Giornata decisamente più movimentata. Al mattino, dal mezzo di una lunga fila di camion che procedeva in direzione opposta alla nostra, sbuca all’improvviso un’automobile che si mette in sorpasso. Sulla strada, larga quanto una nostra statale, sterzo bruscamente a destra evitando l’impatto. Gli specchietti delle automobili vanno in frantumi, non ci fermiamo.

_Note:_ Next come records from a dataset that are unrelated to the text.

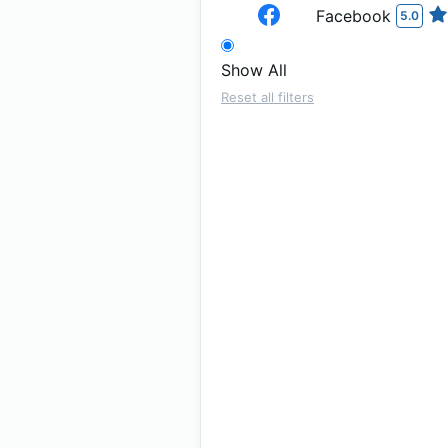
Facebook
5.0
Show All
Reset all filters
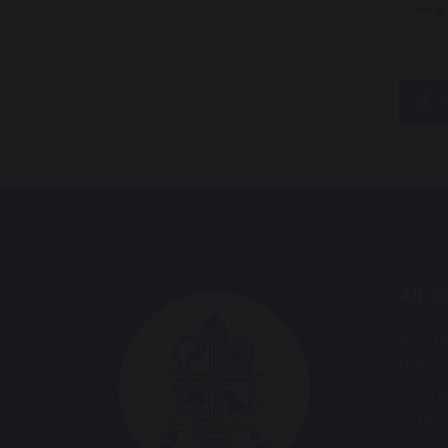
E
s
All 
Bourn
Ranto
Staffo
ST18 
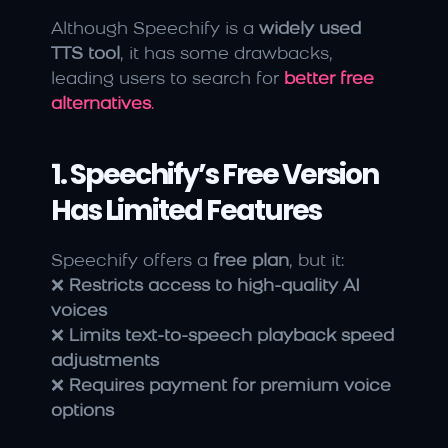
Although Speechify is a 
widely used 
TTS tool
, it has some drawbacks, 
leading users to search for 
better free 
alternatives
.
1. Speechify’s Free Version 
Has Limited Features
Speechify offers a 
free plan
, but it:
❌ 
Restricts access to high-quality AI 
voices
❌ 
Limits text-to-speech playback speed 
adjustments
❌ 
Requires payment for premium voice 
options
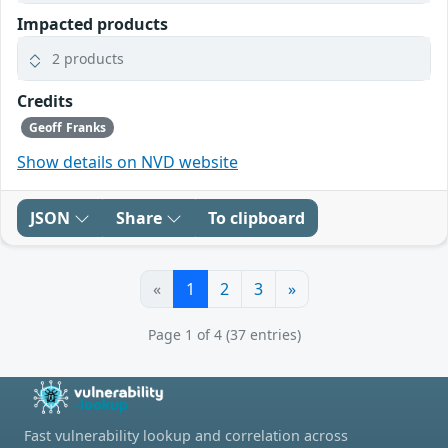
Impacted products
2 products
Credits
Geoff Franks
Show details on NVD website
JSON
Share
To clipboard
«
1
2
3
»
Page 1 of 4 (37 entries)
Fast vulnerability lookup and correlation across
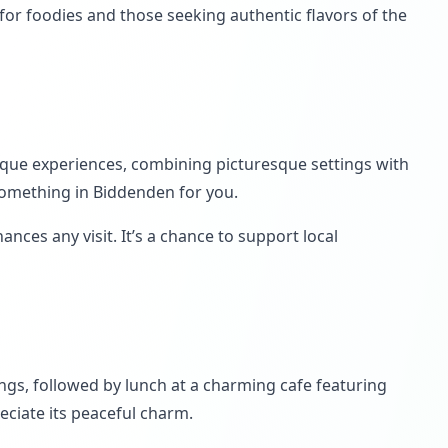
or foodies and those seeking authentic flavors of the
nique experiences, combining picturesque settings with
 something in Biddenden for you.
ces any visit. It’s a chance to support local
ings, followed by lunch at a charming cafe featuring
reciate its peaceful charm.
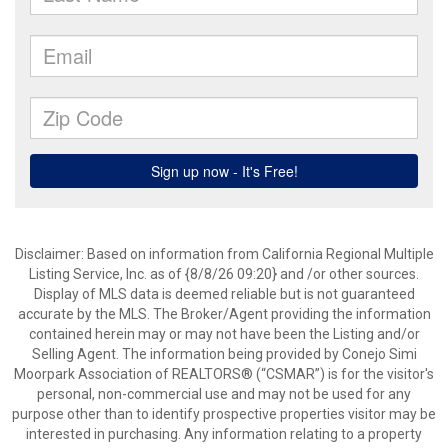
Disclaimer: Based on information from California Regional Multiple
Listing Service, Inc. as of {8/8/26 09:20} and /or other sources.
Display of MLS data is deemed reliable but is not guaranteed
accurate by the MLS. The Broker/Agent providing the information
contained herein may or may not have been the Listing and/or
Selling Agent. The information being provided by Conejo Simi
Moorpark Association of REALTORS® (“CSMAR”) is for the visitor's
personal, non-commercial use and may not be used for any
purpose other than to identify prospective properties visitor may be
interested in purchasing. Any information relating to a property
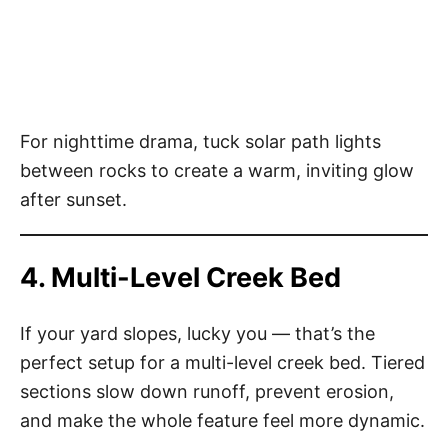
For nighttime drama, tuck solar path lights
between rocks to create a warm, inviting glow
after sunset.
4. Multi-Level Creek Bed
If your yard slopes, lucky you — that’s the
perfect setup for a multi-level creek bed. Tiered
sections slow down runoff, prevent erosion,
and make the whole feature feel more dynamic.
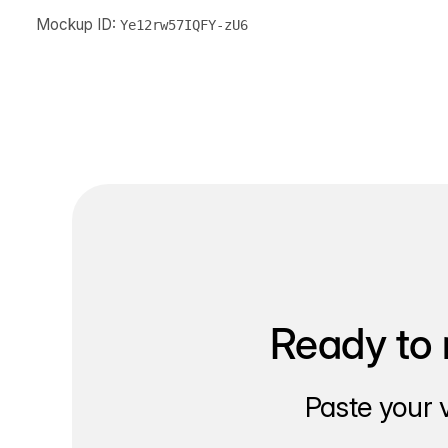
Mockup ID:
Ye12rw57IQFY-zU6
Ready to 
Paste your 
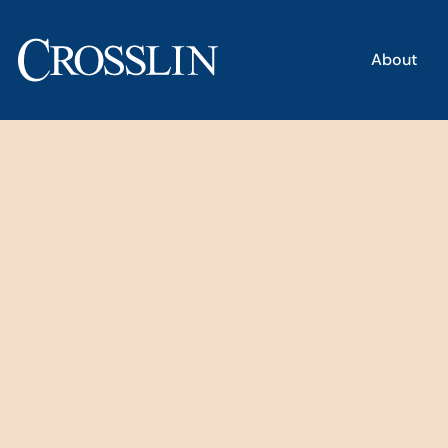
About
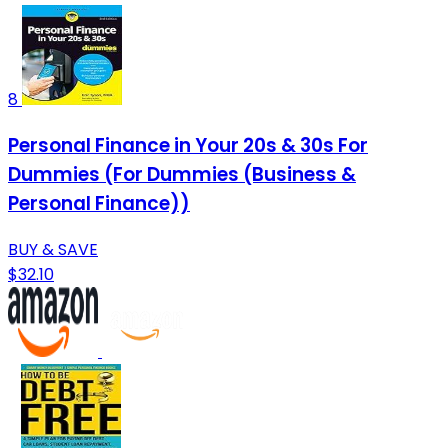
8
Personal Finance in Your 20s & 30s For
Dummies (For Dummies (Business &
Personal Finance))
BUY & SAVE
$32.10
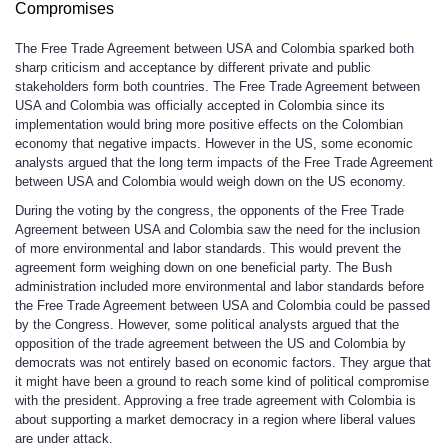
Compromises
The Free Trade Agreement between USA and Colombia sparked both
sharp criticism and acceptance by different private and public
stakeholders form both countries. The Free Trade Agreement between
USA and Colombia was officially accepted in Colombia since its
implementation would bring more positive effects on the Colombian
economy that negative impacts. However in the US, some economic
analysts argued that the long term impacts of the Free Trade Agreement
between USA and Colombia would weigh down on the US economy.
During the voting by the congress, the opponents of the Free Trade
Agreement between USA and Colombia saw the need for the inclusion
of more environmental and labor standards. This would prevent the
agreement form weighing down on one beneficial party. The Bush
administration included more environmental and labor standards before
the Free Trade Agreement between USA and Colombia could be passed
by the Congress. However, some political analysts argued that the
opposition of the trade agreement between the US and Colombia by
democrats was not entirely based on economic factors. They argue that
it might have been a ground to reach some kind of political compromise
with the president. Approving a free trade agreement with Colombia is
about supporting a market democracy in a region where liberal values
are under attack.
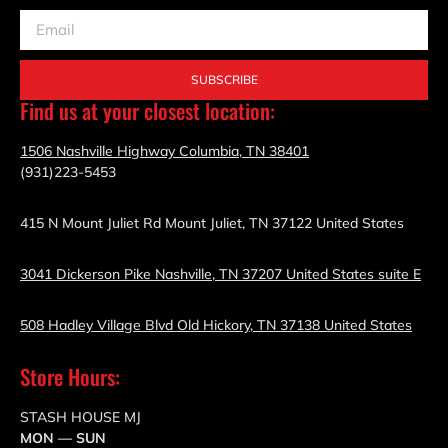
SUBSCRIBE
Find us at your closest location:
1506 Nashville Highway Columbia, TN 38401
(931)223-5453
415 N Mount Juliet Rd Mount Juliet, TN 37122 United States
3041 Dickerson Pike Nashville, TN 37207 United States suite E
508 Hadley Village Blvd Old Hickory, TN 37138 United States
Store Hours:
STASH HOUSE MJ
MON — SUN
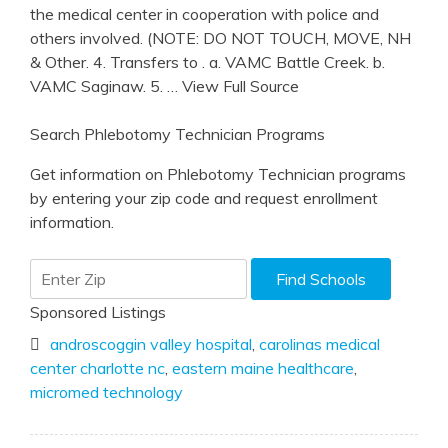
the medical center in cooperation with police and
others involved. (NOTE: DO NOT TOUCH, MOVE, NH
& Other. 4. Transfers to . a. VAMC Battle Creek. b.
VAMC Saginaw. 5.
… View Full Source
Search Phlebotomy Technician Programs
Get information on Phlebotomy Technician programs
by entering your zip code and request enrollment
information.
Sponsored Listings
androscoggin valley hospital
,
carolinas medical
center charlotte nc
,
eastern maine healthcare
,
micromed technology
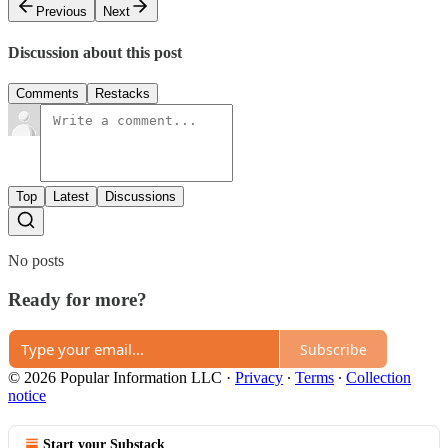
Previous
Next
Discussion about this post
Comments
Restacks
Top
Latest
Discussions
No posts
Ready for more?
Subscribe
© 2026 Popular Information LLC
·
Privacy
∙
Terms
∙
Collection
notice
Start your Substack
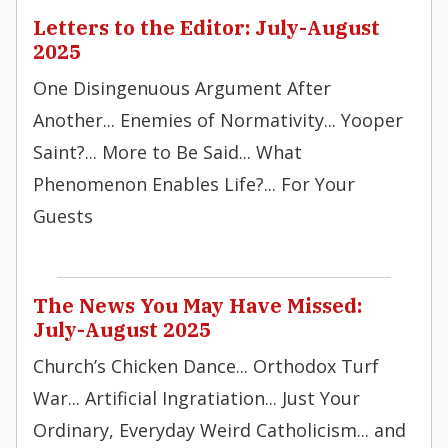
Letters to the Editor: July-August
2025
One Disingenuous Argument After
Another... Enemies of Normativity... Yooper
Saint?... More to Be Said... What
Phenomenon Enables Life?... For Your
Guests
The News You May Have Missed:
July-August 2025
Church’s Chicken Dance... Orthodox Turf
War... Artificial Ingratiation... Just Your
Ordinary, Everyday Weird Catholicism... and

Più avanti promuoveremo sul campo, con nastro isolante, lo specchietto interno a retrovisore laterale sinistro.
Nel pomeriggio, le vibrazioni che avvertiamo da qualche giorno sulla ruota di sinistra diventano imbarazzanti e ad ogni buca la Panda tira pericolosamente a lato. Ci fermiamo a sostituire l’ammortizzatore, il terzo da quando siamo partiti. David, Stefano e Massimiliamo lo sostituiranno in solo 15 minuti.
Passiamo Kursk, ultima città prima del confine con l’Ucraina e poco più avanti, a Kursciatov, ci ferma la polizia. Non vuole darci la multa, semplicemente non vuole farci procedere verso l’Ucraina. Non comprendiamo e chiediamo spiegazioni ma non ci capiamo, i poliziotti parlano solo russo e noi, no. Uno di questi chiama al telefonino una sua collega che parla un po’ d’inglese e ce la passa. Questa ci spiegherà che non possiamo passare per quel tratto di strada perché ci sono dei problemi con la centrale nucleare che si vede stagliarsi all’orizzonte. Dovremo ritornare indietro e fare un giro più largo. La natura dei problemi non la sappiamo, ci hanno solo detto che la centrale era stata chiusa e che per la nostra sicurezza non avremmo potuto transitare, ai locals non veniva però interdetto il passaggio.
Alla frontiere litighiamo con i funzionari di dogana ucraini perché vorranno del danaro per farci entrare. La spunteremo noi. Conosceremo anche un gentilissimo camionista sloveno, che fa abitualmente trasporto di collettame tra Rimini e Ural, il quale non solo ci illustrerà le migliori strade per giungere a destinazione, ma ci farà da apripista per i primi 50 chilometri d’ucraina. Cosa non banale a causa della chiusura di un ponte e degli asfissianti controlli di polizia.
Ci porterà pure a mangiare in una baracca lungo la strada, dove pasteggeremo con della buona carne, forse la migliore da quando abbiamo lasciato l’Italia. Ci consiglierà pure di bivaccare nel parcheggio custodito di una locanda adiacente. Camionisti, brava gente.
Dopo 6.000 chilometri di Russia e sei fusi orari, ormai manca solo l’Ucraina e l’Ungheria, sentiamo quasi l’aria di casa.